As someone who works in seafood packaging regulations I'd say it's safe to KEEP FROZEN but not REFREEZE seafood and then consume within 24 hours of opening. (I say this: only because I have to put that statement on the packages)

That might be different with Smoked fish; but the package SHOULD tell you.

I actually don't even know if my advice helps but MEH!? my 2 cents there

Eh, sounds fine to me. But I eat weeks-expired eggs, 7 day expired milk, and questionable shrimp. So maybe I'm not the best person to ask. One of my greatest pleasures in life is to totally gross out my fiance, a chef who must work under restaurant safety standards.

For my next trick, I'll be consuming something that I've scraped mold from, and then either live insects or cat food.

The freezing and re-freezing of the meat sauce shouldn't be a safety issue, but do make sure that your lasagna or whatever you make from the sauce reaches an internal temperature of 165, since you're reheating a previously cooked, high-risk food item.

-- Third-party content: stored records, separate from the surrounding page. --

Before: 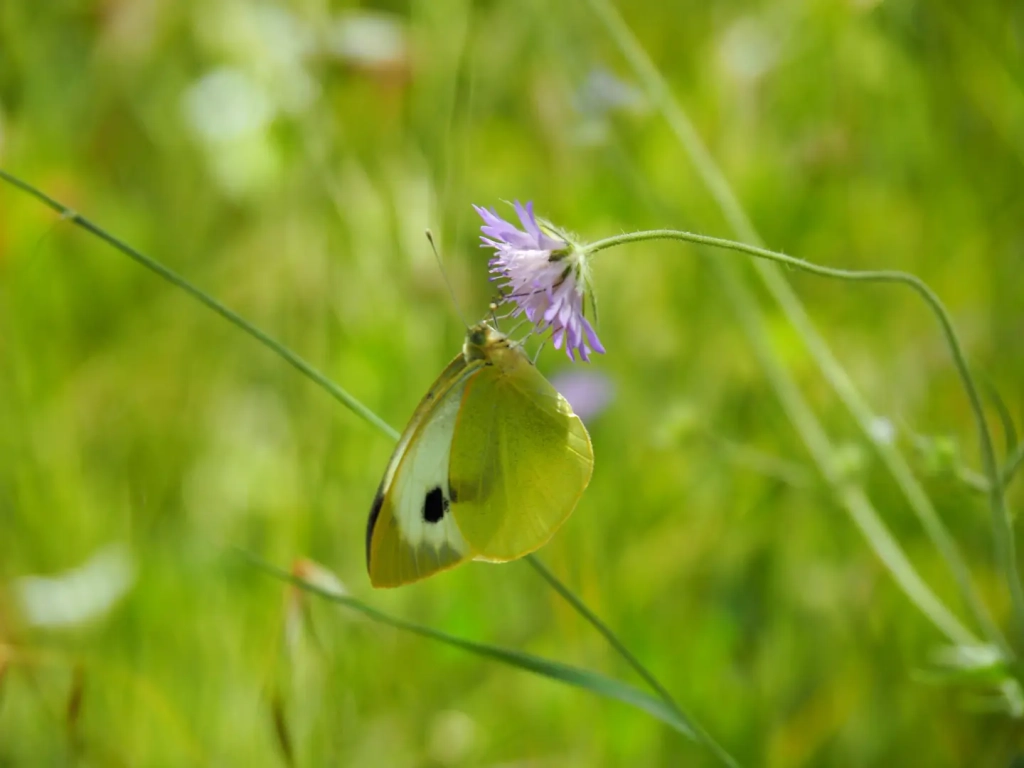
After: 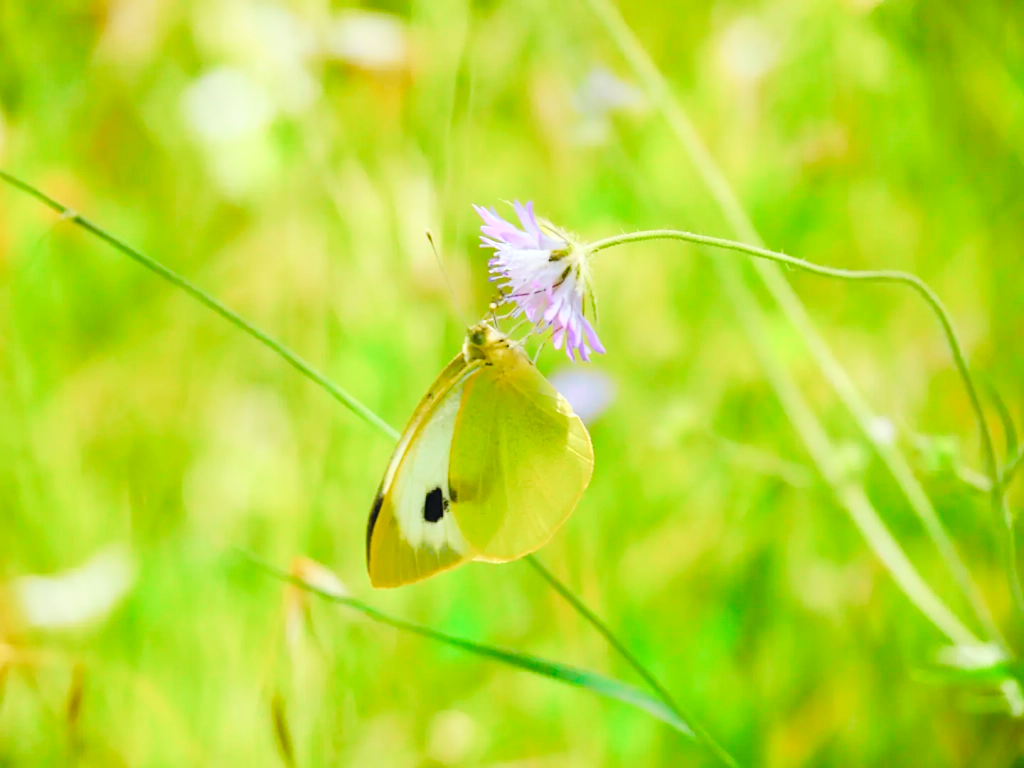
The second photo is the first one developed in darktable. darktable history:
sharpen: amount 0.213
levels: gray 59.36%, levels [0.072, 0.414, 0.976]
color balance rgb: linear chroma grading › global chroma 8.404%, perceptual saturation grading › global saturation 0.82%, perceptual saturation grading › highlights -25.294%, perceptual saturation grading › shadows 29.869%, perceptual brilliance grading › global brilliance 2.492%, perceptual brilliance grading › highlights -3.969%
shadows and highlights: shadows -0.987, highlights 40.17
tone curve: curves: ch0 [(0, 0.074) (0.129, 0.136) (0.285, 0.301) (0.689, 0.764) (0.854, 0.926) (0.987, 0.977)]; ch1 [(0, 0) (0.337, 0.249) (0.434, 0.437) (0.485, 0.491) (0.515, 0.495) (0.566, 0.57) (0.625, 0.625) (0.764, 0.806) (1, 1)]; ch2 [(0, 0) (0.314, 0.301) (0.401, 0.411) (0.505, 0.499) (0.54, 0.54) (0.608, 0.613) (0.706, 0.735) (1, 1)], color space Lab, independent channels, preserve colors none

Freeze/thaw issues are more about quality than safety. However, if things have started to go bad while thawed, freshness doesn't reset to zero because you froze it again. That goes for meat, fish, or spaghetti sauce.

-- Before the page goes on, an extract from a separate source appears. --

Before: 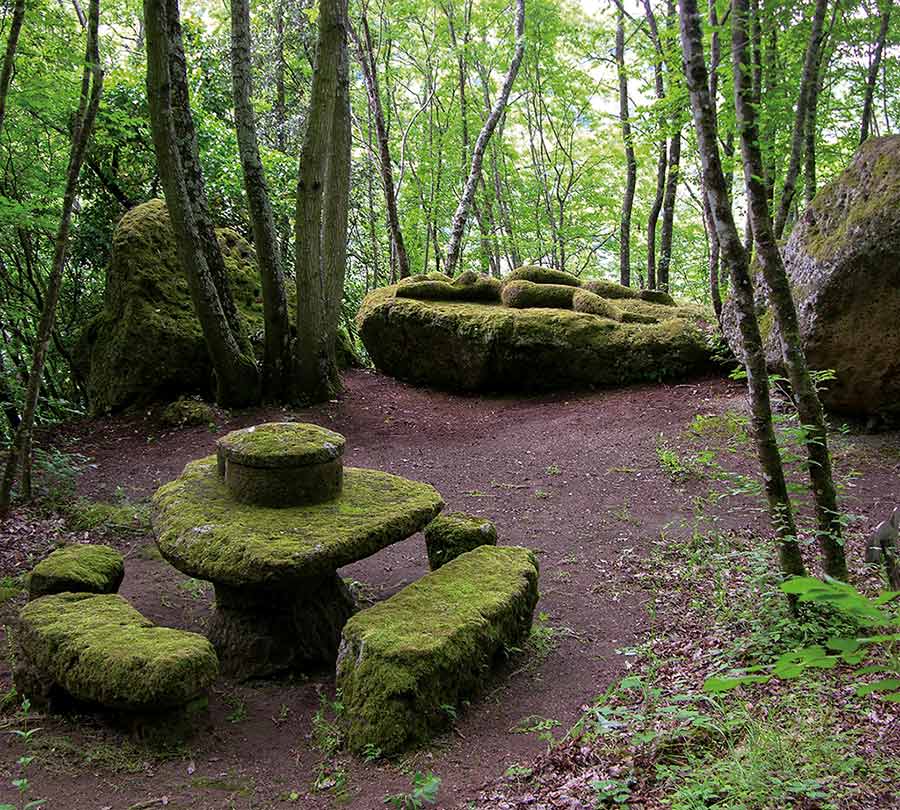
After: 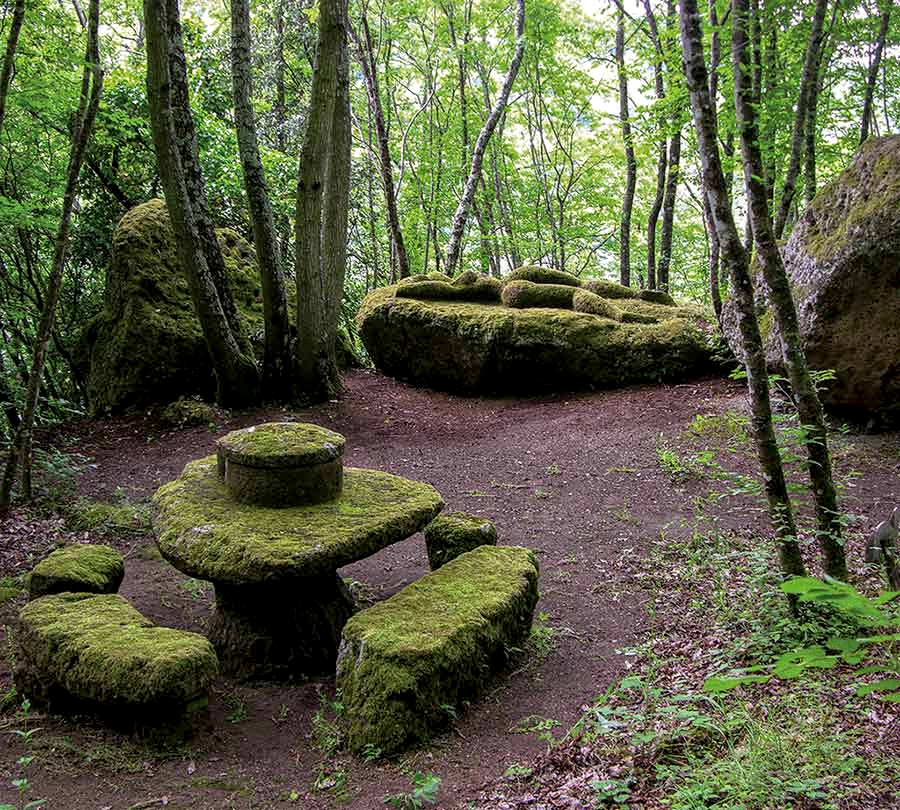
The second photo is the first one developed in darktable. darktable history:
grain: coarseness 0.09 ISO
local contrast: detail 130%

However, with the sauce, you aren't going to run into the mushiness issue you'd have if you were thawing and refreezing something like some vegetables that can turn into some serious mush.

@hungrychristel - Thanks for the help!

@Kerosena - You and me both. A friend asked me if I thought her yogurt would be inedible, having been left out on the counter over night by her neglectful husband. I laughed. Overnight? P-shaw. A/C was running, right? ;)

@dbcurrie - Good to hear from you! Had noticed your absence of late.

@mollykate- room temp was probably good for the active live cultures, right?

@Kerosena - Would you believe I used that exact phrase, damn near verbatim???